At first I thought this was terrible. I still dislike flashbacks, dreams, flash-forwards, and other forms of narrative “lying”, but I tried to see this moment as a concrete example of the new Doctor. It’s easy for him to turn his back on people like Journey Blue. But, although Clara betrayed him, although he knows she’d do it again, he says:

You betrayed me. You betrayed my trust, you betrayed our friendship, you betrayed everything that I’ve ever stood for. You let me down!… Do you think that I care for you so little that betraying me would make a difference?

Series 8 is about truth in the middle of lies, I think, and whether the distinction even matters. Is the Doctor good? I don’t know, but does it matter? He’s mean, rude, insulting, and kind of a jackass, but he saves the world every other day. And he forgives.

This idea becomes even more important when the Doctor and Clara meet Missy (Michelle Gomez). While Danny talks with Seb (Chris Addison) inside the Nethersphere, the Doctor and Clara explore 3w, a strange funeral home that houses skeletons in water tanks. Misi introduces Dr. Chang, who explains that the dead suffer horribly, and 3w is based on the three words: “Don’t cremate me!”

Clara and Danny connect via IPad, while the Doctor and Dr. Chang explore more of 3w. Clara promises to commit suicide if Danny proves he’s real, so of course Danny convinces her of the opposite. I had little use for Danny throughout series 8, but this moment felt real and sad. Again, I think it ties into the idea of lies used for truth: Danny wants Clara to live and move on, so he has to lie and pretend he’s a fake by telling Clara “I love you.” He lies by telling her the truth.

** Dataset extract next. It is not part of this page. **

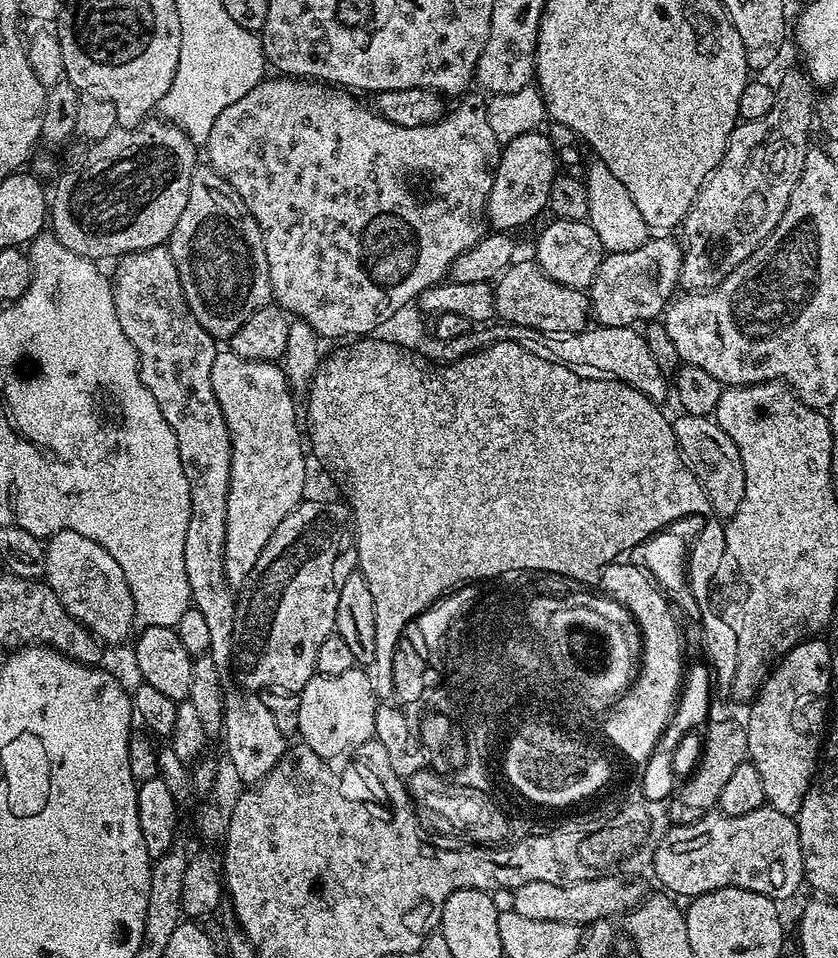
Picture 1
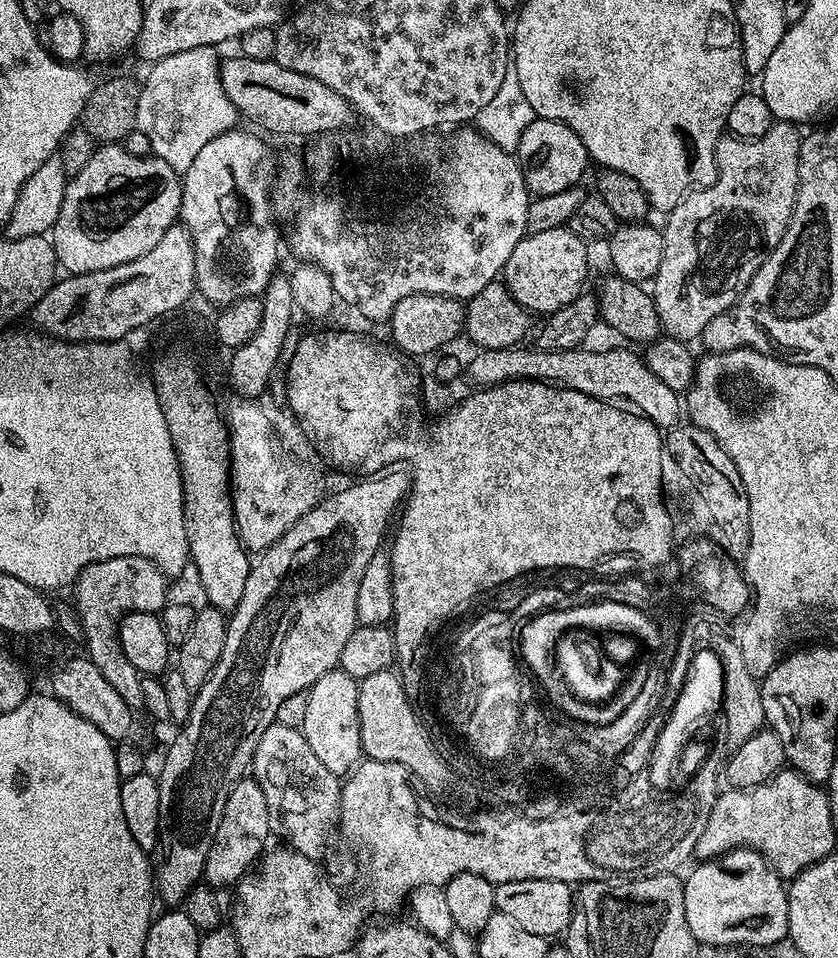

The Doctor and Dr. Chang find Missy. Earlier, she pretended to be a robot helper named MISI, and made out with the Doctor. There’s some strange stuff going on here, so I’ll explain how I thought through this. When she put the Doctor’s hand over her heart, I thought ‘Of course, she’s a Time Lord.’ This lead me to the Master, but I reasoned my way out of this. ‘She can’t be a Time Lord, and definitely can’t be the Master. They’re all trapped in the Time War, and I’m pretty sure the Master exploded from lightning magic anyway.’


She’s not the Master; she’s the Mistress! And as crazy as ever.

Maybe not that crazy.

Missy kills Dr. Chang and unleashes the Cybermen on London. The Nethersphere, the Promised Land, the afterlife are actually a piece of Time Lord technology that can capture or absorb dying minds and place them in a virtual reality. The minds inside remain connected to their newly-upgraded bodies. Each mind is also given the chance to purge their emotions, and then probably deposited back into their body to act as a Cyberman.

Where the other Time Lords are, Gallifrey’s fate, and how the Mistress is even still alive are all important, as-yet unanswered questions, and I have no real speculation. I didn’t see the Master coming. At all. But we can be sure the last episode will go off the rails. With the Mistress/Master involved it always does.

Conspiracy theory: Is there a 4-beat rhythm in the Doctor Who theme that matches the beat the Master hears in her head all the time? I’ve been listening to it… too much, but I can’t confirm it. Anyone else notice it?